For $\implies$ part:

Suppose there is some $r>0$ such that $E\cap B_r(a)$ contains no point except $a$. This leads to contradiction to your definition of cluster point.

For $\impliedby$ part:

If, $a$ is not a cluster point then there would exist a $r>0$ such that, $E\cap B_r(a)$ contains finitely many points, say $\{x_1...,x_n\}$ apart from $a$. Take, $s=\min\{d(a,x_i)\}$. Clearly $E\cap B_s(a)$ \ $\{a\}$ is empty, contradiction!

Answer 2

Let $a$ be a limit point of $E$, that is for each $r>0$ the ball $B_r(a)$ intersects $E\setminus\{a\}$. If $x_1\in B_r(a)\cap E\setminus\{a\}$, then choose $r_1< d(x_1,a)$, so $B_{r_1}(a)\cap E\setminus\{a\}$ doesn't contain $x_1$. But $B_{r_1}(a)\setminus\{a\}$ still intersects $E$, so you can choose an $x_2\in B_{r_1}(a)\cap E\setminus\{a\}$. Repeat this process and you get an infinite sequence of points in $B_{r}(a)\cap E\setminus\{a\}$.

What is actually used here is the property that the intersection of all neighborhoods of $a$ equals $\{a\}$. A topological space with this property is called a $T_1$-space.

Answer 3

Hint Just one direction needs a proof

$\Leftarrow$ by contraposition: suppose that $E\cap B_r(a)\setminus\{a\}$ contains finitely many points $x_1,\ldots,x_s$ for some $r>0$ and let $d=\min_{i}d(a,x_i)$. Prove that $E\cap B_{d/2}(a)\setminus\{a\}$ is the empty set.
---------------
◆ WHAT YOU WILL DO
Render this sentence from the excerpt on cluster points in French: "A topological space with this property is called a $T_1$-space." These items have no connection to the excerpt on cluster points.
---------------
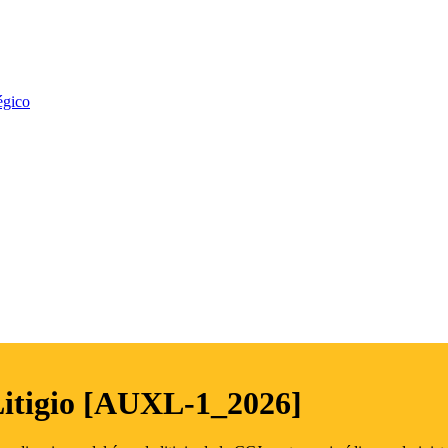
égico
Litigio [AUXL-1_2026]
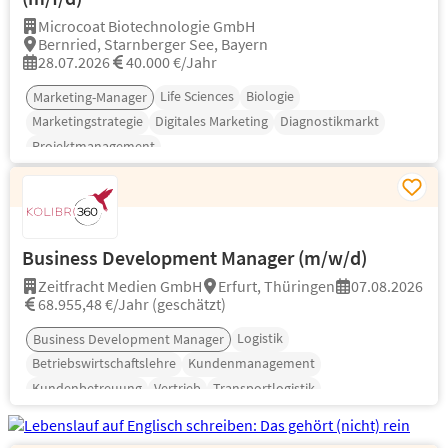
Microcoat Biotechnologie GmbH
Bernried, Starnberger See, Bayern
28.07.2026
40.000 €/Jahr
Life Sciences
Biologie
Marketing-Manager
Marketingstrategie
Digitales Marketing
Diagnostikmarkt
Projektmanagement
Business Development Manager (m/w/d)
Zeitfracht Medien GmbH
Erfurt, Thüringen
07.08.2026
68.955,48 €/Jahr (geschätzt)
Logistik
Business Development Manager
Betriebswirtschaftslehre
Kundenmanagement
Kundenbetreuung
Vertrieb
Transportlogistik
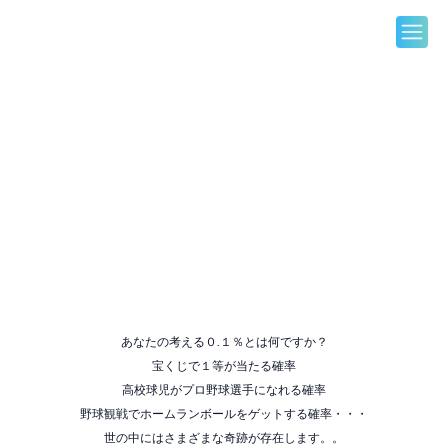
0.1
%
の挑戦。
あなたの考える０.１％とは何ですか？
宝くじで１等が当たる確率
高校球児がプロ野球選手になれる確率
野球観戦でホームランボールをゲットする確率・・・
世の中にはさまざまな奇跡が存在します。。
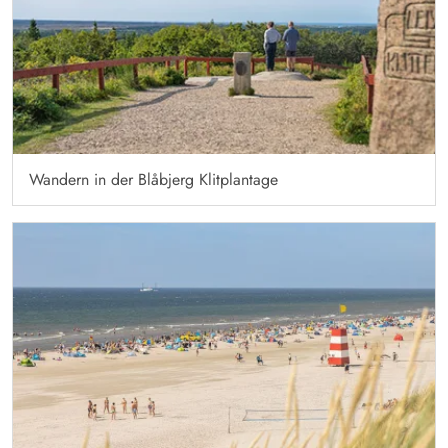
Wandern in der Blåbjerg Klitplantage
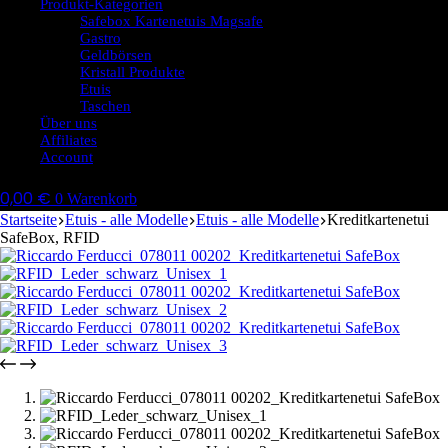
Produkt-Kategorien
Safebox Kartenetuis Magsafe
Gastro
Geldbörsen
Kristall Produkte
Etuis
Taschen
Über uns
Affiliates
Account
0,00
€
0
Warenkorb
Startseite
Etuis - alle Modelle
Etuis - alle Modelle
Kreditkartenetui
SafeBox, RFID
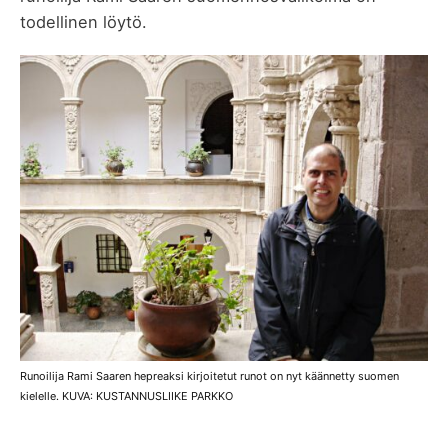
todellinen löytö.
Runoilija Rami Saaren hepreaksi kirjoitetut runot on nyt käännetty suomen
kielelle. KUVA: KUSTANNUSLIIKE PARKKO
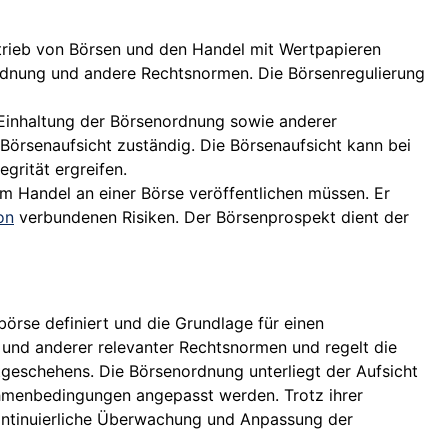
trieb von Börsen und den Handel mit Wertpapieren
rdnung und andere Rechtsnormen. Die Börsenregulierung
 Einhaltung der Börsenordnung sowie anderer
e Börsenaufsicht zuständig. Die Börsenaufsicht kann bei
rität ergreifen.
m Handel an einer Börse veröffentlichen müssen. Er
on
verbundenen Risiken. Der Börsenprospekt dient der
örse definiert und die Grundlage für einen
s und anderer relevanter Rechtsnormen und regelt die
eschehens. Die Börsenordnung unterliegt der Aufsicht
hmenbedingungen angepasst werden. Trotz ihrer
kontinuierliche Überwachung und Anpassung der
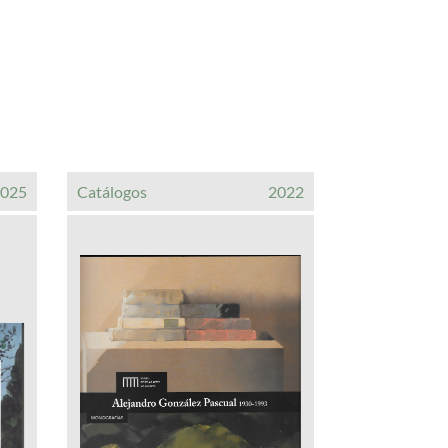
2025
Catálogos
2022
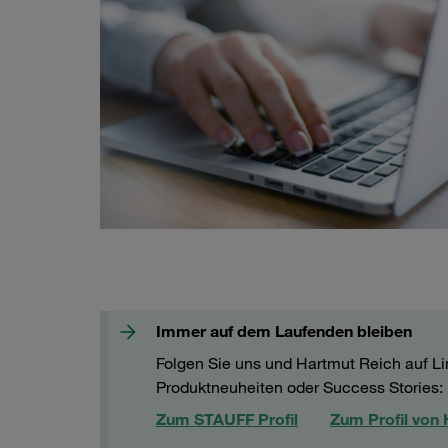
Immer auf dem Laufenden bleiben
Folgen Sie uns und Hartmut Reich auf L
Produktneuheiten oder Success Stories: H
Zum STAUFF Profil
Zum Profil von 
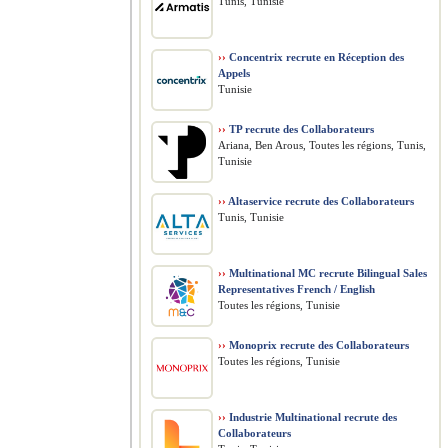
Tunis, Tunisie
››
Concentrix recrute en Réception des
Appels
Tunisie
››
TP recrute des Collaborateurs
Ariana, Ben Arous, Toutes les régions, Tunis,
Tunisie
››
Altaservice recrute des Collaborateurs
Tunis, Tunisie
››
Multinational MC recrute Bilingual Sales
Representatives French / English
Toutes les régions, Tunisie
››
Monoprix recrute des Collaborateurs
Toutes les régions, Tunisie
››
Industrie Multinational recrute des
Collaborateurs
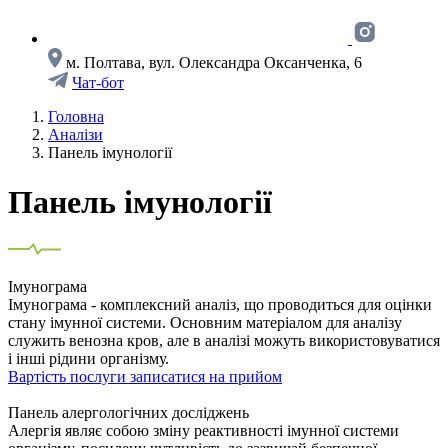
м. Полтава, вул. Олександра Оксанченка, 6
Чат-бот
Головна
Аналізи
Панель імунології
Панель імунології
Імунограма
Імунограма - комплексний аналіз, що проводиться для оцінки
стану імунної системи. Основним матеріалом для аналізу
служить венозна кров, але в аналізі можуть використовуватися
і інші рідини організму.
Вартість послуги
записатися на прийом
Панель алергологічних досліджень
Алергія являє собою зміну реактивності імунної системи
---------------
◆ WRITTEN RESPONSE
Un espace topologique possédant cette propriété est appelé un espace $T_1$.